*DOCUMENT TEXT*
* * * * * * *

2.5 | In case of any Event of Default, the Pledgee shall have the right to dispose of the Pledged Equity in the way set out in Article 4 hereof. |
2.6 | With the prior consent of the Pledgee, the Pledgor may increase its capital contribution to the Company, transfer or accept the transfer of any of the Subject Equity. |
2.7 | With the prior consent of the Pledgee, the Pledgor may be able to receive dividends, share profits or receive other profit distributions from the Pledged Equity. The Pledgor agrees that during the existence of the Equity Pledge, the Pledgee shall have the right to receive any dividends or share profits from the Pledged Equity. The Company shall pay the partial amount to the bank account designated by the Pledgee. |
2.8 | The additional equity acquired by the Pledgor under Article 2.6 or 2.7, that is, further capital contribution made by the Pledgor to the registered capital of the Company due to capital increase to the Company, acceptance of equity transfer, or distribution of dividends by the Company or any other reason, shall also be part of the Pledged Equity. The Company shall, and the Pledgor shall cause the Company to record change to the Equity Pledge on the Company’s share register on the date of change to the Pledged Equity (including but not limited to capital increase), and complete the registration of change to the Equity Pledge with the administration for industry and commerce within 15 days after the change. |
2.9 | To the extent not violating provision of Article 2.4 above, in case of any possibility of obvious reduction in value of the Pledged Equity which is sufficient to jeopardize the Pledgee’s rights, the Pledgee may at any time auction or realize the Pledged Equity on behalf of the Pledgor, and discuss with the Pledgor to use the proceeds from such auction or realization as early repayment of the Guaranteed Liabilities, or may escrow such proceeds with the local notary institution where the Pledgee is domiciled (any resulting fees shall be borne by the Pledgee). In addition, as requested by the Pledgee, the Pledgor should provide other property as security. |
Article 3 Release of Pledge
3.1 | Upon full and complete performance of all the Contract Obligations and upon the full repayment of all the Guaranteed Liabilities by the Pledgor and the Company, or upon termination or invalidation of the Transaction Agreements, or upon termination of Contract Obligations due to legal reasons, the Pledgee shall, at the request of the Pledgor, release the Equity Pledge under the Agreement, and shall cooperate with the Pledgor to go through the formalities to cancel registration of the Equity Pledge at the administration for industry and commerce. The reasonable fees incurred in connection with such release shall be borne by Pledgee. |
Article 4 Disposal of the Pledged Equity
4.1 | The Parties hereby agree that, in case of any Event of Default, the Pledgee shall have the right to exercise, upon giving a written notice to the Pledgor, all of the remedial rights and powers enjoyed by it under PRC Law, Transaction Agreements and the terms hereof, including (but not limited to) being repaid in priority with proceeds from auctions or realisation of the Pledged Equity. The Pledgee shall not be liable for any loss resulting from its legal and reasonable exercise of such rights and powers. |
4.2 | The Pledgee shall have the right to designate in writing its solicitors or other agents to exercise on its behalf any and all rights and powers set out above, to which the Pledgor shall not raise an objection. |
4.3 | For the reasonable costs incurred to the Pledgee in connection with its exercise of any or all rights and powers set out above, the Pledgee shall have the right to deduct the costs actually incurred from the proceeds acquired from the exercise of the rights and powers. |
4.4 | The proceeds that the Pledgee acquires from the exercise of its rights and powers shall be used in the following order: |
First, to pay any cost incurred in connection with the disposal of the Pledged Equity and the Pledgee’s exercise of its rights and powers (including remuneration paid to its solicitors and agents);
Second, to pay any taxes and levies payable for the disposal of the Pledged Equity; and
Third, to repay the Pledgee for the Guaranteed Liabilities;
In case of any balance after payment of the above amounts, the Pledgee shall return it to the Pledgor or other persons entitled thereto according to the relevant laws and rules or escrow it with the local notary institution where the Pledgee is domiciled (any resulting fees shall be borne by the Pledgee).

* * * * * * *

*RECORDS FOR THIS EXERCISE*
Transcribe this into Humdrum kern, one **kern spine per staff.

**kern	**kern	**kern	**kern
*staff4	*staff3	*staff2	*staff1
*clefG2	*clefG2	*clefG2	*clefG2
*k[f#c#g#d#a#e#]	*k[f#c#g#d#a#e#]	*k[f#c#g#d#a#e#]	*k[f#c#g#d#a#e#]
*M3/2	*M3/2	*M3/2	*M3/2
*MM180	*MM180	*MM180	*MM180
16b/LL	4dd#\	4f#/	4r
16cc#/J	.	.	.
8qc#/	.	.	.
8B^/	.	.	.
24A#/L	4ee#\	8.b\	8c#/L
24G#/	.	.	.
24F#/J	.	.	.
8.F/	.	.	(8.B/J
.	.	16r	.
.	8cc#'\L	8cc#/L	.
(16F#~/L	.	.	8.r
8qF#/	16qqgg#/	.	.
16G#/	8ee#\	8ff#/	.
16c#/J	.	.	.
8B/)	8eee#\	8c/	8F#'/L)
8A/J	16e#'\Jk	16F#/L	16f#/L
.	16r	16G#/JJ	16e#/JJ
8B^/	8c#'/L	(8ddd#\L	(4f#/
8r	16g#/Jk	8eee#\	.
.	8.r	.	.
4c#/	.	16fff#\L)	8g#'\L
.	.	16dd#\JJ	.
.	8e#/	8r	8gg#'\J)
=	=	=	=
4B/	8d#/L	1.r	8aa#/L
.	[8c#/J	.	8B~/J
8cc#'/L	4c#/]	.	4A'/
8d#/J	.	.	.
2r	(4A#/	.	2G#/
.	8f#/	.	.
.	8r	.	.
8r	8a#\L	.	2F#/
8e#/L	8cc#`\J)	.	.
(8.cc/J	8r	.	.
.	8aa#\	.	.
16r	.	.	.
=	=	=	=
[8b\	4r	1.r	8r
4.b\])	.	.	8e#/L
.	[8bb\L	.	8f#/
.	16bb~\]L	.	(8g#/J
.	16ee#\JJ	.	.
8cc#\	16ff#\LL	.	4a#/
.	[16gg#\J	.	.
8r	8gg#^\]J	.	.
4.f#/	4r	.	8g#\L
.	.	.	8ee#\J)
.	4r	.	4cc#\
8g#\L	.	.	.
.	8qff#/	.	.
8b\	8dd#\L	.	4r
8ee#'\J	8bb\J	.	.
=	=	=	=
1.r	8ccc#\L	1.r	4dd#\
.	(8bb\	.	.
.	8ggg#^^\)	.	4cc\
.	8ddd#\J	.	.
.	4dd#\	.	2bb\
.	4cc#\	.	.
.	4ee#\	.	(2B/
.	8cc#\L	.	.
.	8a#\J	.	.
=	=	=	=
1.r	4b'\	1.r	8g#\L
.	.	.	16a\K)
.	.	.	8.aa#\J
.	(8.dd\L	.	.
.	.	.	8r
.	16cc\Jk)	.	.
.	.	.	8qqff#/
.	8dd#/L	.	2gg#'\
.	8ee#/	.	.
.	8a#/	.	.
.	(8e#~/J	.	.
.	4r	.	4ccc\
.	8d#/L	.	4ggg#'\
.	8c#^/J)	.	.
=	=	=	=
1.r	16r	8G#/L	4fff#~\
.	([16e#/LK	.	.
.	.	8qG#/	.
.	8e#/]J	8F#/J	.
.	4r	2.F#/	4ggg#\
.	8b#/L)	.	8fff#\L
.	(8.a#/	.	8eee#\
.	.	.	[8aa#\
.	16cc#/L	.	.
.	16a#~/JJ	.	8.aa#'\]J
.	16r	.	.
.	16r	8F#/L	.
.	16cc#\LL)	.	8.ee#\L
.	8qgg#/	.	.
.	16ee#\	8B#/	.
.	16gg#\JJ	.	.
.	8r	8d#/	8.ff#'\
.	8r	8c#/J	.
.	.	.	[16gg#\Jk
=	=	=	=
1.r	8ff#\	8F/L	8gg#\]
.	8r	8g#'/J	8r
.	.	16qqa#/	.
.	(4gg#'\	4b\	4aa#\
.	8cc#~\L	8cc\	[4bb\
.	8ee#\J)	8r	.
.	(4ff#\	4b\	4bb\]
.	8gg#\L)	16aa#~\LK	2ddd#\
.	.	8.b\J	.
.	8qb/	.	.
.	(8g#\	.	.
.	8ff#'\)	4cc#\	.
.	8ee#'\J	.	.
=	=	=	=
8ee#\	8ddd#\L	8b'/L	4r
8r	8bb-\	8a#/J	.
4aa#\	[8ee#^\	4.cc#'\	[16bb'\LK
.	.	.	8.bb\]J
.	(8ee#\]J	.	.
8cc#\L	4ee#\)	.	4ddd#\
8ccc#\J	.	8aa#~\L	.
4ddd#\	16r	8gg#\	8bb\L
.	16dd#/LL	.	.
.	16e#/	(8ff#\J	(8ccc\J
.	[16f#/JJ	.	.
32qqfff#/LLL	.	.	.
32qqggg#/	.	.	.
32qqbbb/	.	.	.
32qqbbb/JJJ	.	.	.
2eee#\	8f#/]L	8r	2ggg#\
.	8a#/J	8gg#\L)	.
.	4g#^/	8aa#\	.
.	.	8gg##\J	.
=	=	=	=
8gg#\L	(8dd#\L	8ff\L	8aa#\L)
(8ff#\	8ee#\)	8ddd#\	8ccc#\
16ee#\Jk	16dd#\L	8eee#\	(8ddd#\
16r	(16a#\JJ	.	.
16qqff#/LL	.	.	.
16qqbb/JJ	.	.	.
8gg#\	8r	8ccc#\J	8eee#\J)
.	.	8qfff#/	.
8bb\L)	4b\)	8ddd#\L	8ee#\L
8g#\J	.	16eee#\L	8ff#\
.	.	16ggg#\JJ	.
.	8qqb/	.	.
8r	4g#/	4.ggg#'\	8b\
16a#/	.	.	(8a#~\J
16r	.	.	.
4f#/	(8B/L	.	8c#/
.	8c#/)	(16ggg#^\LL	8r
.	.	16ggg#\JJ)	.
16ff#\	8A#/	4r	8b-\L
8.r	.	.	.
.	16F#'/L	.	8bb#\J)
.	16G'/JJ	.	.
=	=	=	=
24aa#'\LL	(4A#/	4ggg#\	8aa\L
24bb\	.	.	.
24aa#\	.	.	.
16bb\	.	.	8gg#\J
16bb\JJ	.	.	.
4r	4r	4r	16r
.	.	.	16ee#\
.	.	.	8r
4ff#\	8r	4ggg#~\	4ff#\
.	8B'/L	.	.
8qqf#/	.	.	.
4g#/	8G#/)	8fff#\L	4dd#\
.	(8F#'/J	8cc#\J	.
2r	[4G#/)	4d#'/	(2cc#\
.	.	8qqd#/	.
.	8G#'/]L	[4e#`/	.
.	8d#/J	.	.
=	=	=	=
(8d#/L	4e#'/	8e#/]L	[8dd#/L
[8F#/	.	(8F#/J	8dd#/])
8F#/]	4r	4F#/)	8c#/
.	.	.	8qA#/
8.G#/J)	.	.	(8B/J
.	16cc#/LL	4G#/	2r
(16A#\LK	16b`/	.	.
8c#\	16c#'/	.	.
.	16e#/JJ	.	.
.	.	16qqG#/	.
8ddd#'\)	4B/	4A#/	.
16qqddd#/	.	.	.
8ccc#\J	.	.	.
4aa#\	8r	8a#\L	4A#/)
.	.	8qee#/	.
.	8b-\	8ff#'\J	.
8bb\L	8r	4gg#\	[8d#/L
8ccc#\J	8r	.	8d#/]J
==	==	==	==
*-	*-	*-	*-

* * * * * * *

*TASK A*
According to the pledge agreement excerpt, within how many days after a change to the Pledged Equity must the registration of that change be completed with the administration for industry and commerce?
*TASK B*
From the listing, keep only the lines that contain the string "kern".

*TASK RESULT A*
Within 15 days after the change.

*TASK RESULT B*
Transcribe this into Humdrum kern, one **kern spine per staff.
**kern	**kern	**kern	**kern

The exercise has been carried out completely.